Caterpillars of the pink bollworm (Pectinophora gossypiella) are a detrimental pest to cotton production worldwide. First detected in the U.S. in 1917, this invasive insect species destroyed much of Arizona’s cotton growing industry, with larvae infesting as many as every other cotton boll — the fruit capsule containing the threads.

With the introduction in 1996 of Bt cotton, a genetically engineered crop containing a gene transferred from the bacterium, Bacillus thuringensis, cotton plants gained a protein that kills some, but not all insects. Unlike typical broad-spectrum insecticides, which kill most insects, pests or not, the Bt toxin only targets certain insect species. Pink bollworm caterpillars that eat Bt cotton die before becoming adults and therefore do not reproduce.

Much like antibiotics, Bt crops have suffered from pests evolving resistance to the toxins, sometimes very rapidly. University of Arizona entomology professor Bruce Tabashnik says the usual strategy to fight resistance of creating refuges with non-modified cotton can manage the pest population, but not eradicate it.
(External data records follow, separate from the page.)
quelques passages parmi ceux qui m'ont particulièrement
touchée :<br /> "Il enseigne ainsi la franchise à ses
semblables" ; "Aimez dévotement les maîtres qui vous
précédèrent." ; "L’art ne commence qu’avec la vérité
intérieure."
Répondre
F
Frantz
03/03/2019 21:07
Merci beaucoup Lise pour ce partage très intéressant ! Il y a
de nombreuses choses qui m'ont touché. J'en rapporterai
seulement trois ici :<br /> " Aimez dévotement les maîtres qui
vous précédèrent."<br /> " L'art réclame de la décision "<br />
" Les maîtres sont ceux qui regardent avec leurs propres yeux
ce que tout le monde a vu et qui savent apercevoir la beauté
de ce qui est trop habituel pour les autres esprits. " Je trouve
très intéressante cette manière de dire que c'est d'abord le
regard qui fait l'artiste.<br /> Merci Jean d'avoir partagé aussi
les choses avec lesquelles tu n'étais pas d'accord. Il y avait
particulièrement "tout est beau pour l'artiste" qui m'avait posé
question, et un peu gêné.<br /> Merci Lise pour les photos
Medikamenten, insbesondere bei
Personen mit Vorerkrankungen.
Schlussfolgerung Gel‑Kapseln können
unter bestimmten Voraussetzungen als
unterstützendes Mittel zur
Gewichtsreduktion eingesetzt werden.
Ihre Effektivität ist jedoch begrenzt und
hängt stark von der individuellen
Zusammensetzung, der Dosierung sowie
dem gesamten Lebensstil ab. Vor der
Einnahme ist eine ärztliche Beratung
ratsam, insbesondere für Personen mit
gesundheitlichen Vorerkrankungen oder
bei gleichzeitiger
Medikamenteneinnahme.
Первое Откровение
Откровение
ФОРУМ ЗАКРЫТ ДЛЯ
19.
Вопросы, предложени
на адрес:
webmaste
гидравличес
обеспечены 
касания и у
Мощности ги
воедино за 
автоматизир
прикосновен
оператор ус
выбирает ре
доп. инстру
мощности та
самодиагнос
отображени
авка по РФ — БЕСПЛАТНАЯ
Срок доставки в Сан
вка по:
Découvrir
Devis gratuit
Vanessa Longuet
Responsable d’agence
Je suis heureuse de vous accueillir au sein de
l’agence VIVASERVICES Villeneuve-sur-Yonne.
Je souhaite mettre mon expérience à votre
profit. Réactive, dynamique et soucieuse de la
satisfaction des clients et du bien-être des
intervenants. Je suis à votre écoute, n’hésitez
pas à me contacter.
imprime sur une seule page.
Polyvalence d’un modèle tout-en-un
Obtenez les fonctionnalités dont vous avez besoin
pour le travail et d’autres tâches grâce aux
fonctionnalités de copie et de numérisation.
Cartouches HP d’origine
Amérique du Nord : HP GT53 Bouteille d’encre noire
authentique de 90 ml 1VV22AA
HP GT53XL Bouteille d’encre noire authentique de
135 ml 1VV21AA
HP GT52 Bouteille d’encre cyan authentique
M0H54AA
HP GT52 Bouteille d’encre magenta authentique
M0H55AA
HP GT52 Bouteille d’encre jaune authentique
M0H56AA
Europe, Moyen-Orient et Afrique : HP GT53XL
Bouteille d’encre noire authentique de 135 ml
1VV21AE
As an alternative to refuges, Tabashnik and his team reared large numbers of pink bollworms, sterilized them, and released the sterile moths into cotton fields where they could block reproduction of the wild insects. “When a sterile moth mates with a fertile wild moth, the progeny won’t be fertile,” says Tabashnik. “The sterile insects soak up the reproductive potential of the wild population. If you have a high enough ratio of sterile to wild moths, you can drive the reproduction of the wild population to zero.”

While the release of sterile insects to control pests is not new, this is the first time the sterile insect technique has been used in concert with a Bt crop. Tabashnik’s group discovered that since the tests of combining of Bt cotton and sterile moths started in 2006, pink bollworm survival has become virtually zero.